Stored data
=== Begin Enclosure ===
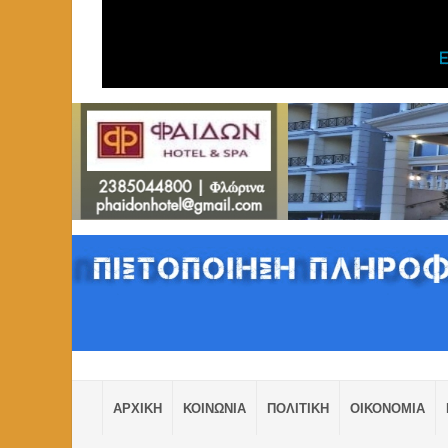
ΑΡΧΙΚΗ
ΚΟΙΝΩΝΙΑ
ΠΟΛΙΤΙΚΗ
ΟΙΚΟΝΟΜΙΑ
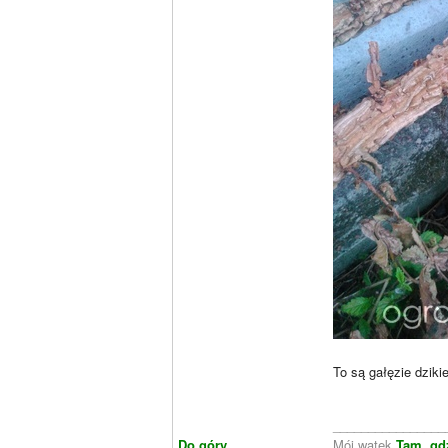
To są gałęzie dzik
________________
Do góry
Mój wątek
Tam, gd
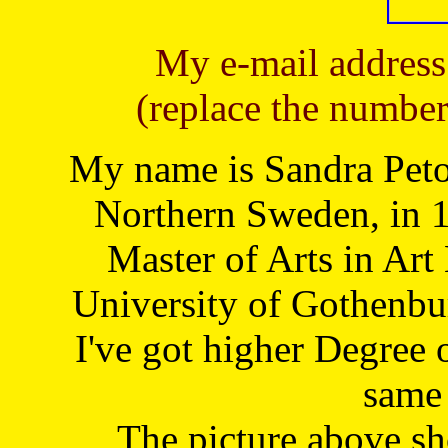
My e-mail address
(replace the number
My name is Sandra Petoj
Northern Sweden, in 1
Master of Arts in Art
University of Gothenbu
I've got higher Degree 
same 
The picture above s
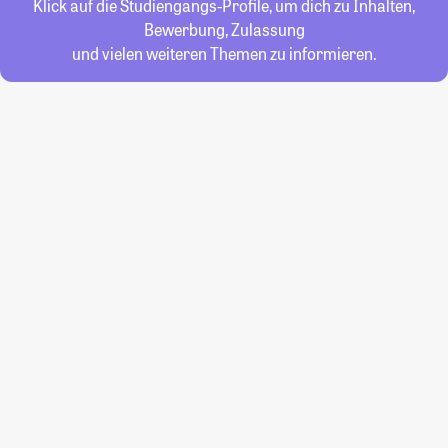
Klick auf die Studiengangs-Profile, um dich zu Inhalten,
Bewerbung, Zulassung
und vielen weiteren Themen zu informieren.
=== End Enclosure ===
=== Begin Enclosure ===
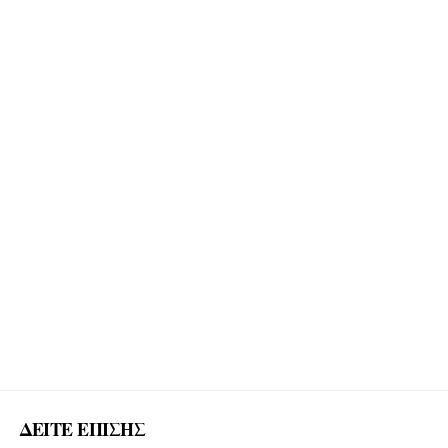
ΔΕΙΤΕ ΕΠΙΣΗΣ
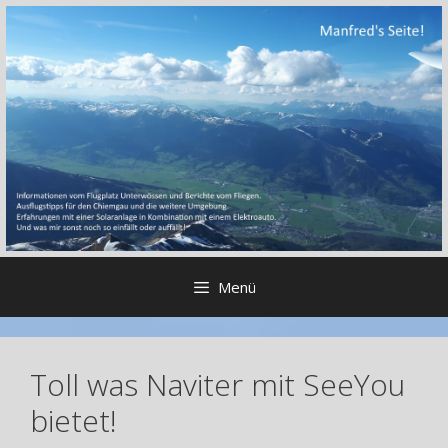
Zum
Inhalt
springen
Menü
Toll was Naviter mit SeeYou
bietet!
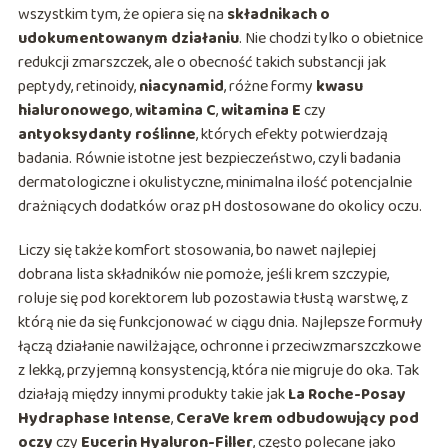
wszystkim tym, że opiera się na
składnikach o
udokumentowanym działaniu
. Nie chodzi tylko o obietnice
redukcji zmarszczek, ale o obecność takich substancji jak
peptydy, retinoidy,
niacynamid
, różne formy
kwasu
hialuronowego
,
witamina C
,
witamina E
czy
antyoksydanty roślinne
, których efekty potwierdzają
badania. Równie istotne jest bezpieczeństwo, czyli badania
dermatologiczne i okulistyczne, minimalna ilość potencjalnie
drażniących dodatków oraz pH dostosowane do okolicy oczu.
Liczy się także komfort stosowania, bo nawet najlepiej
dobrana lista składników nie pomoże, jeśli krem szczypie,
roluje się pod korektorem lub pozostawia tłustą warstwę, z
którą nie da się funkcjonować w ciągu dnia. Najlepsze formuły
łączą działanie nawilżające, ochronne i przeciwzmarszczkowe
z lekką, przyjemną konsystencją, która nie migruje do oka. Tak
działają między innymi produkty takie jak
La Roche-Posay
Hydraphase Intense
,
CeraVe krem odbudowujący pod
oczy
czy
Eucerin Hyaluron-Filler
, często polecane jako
=== End Enclosure ===
▸ Written task
The task calls for all lines in the entries that hold "krem".

▸ Response for this exercise
dobrana lista składników nie pomoże, jeśli krem szczypie,
CeraVe krem odbudowujący pod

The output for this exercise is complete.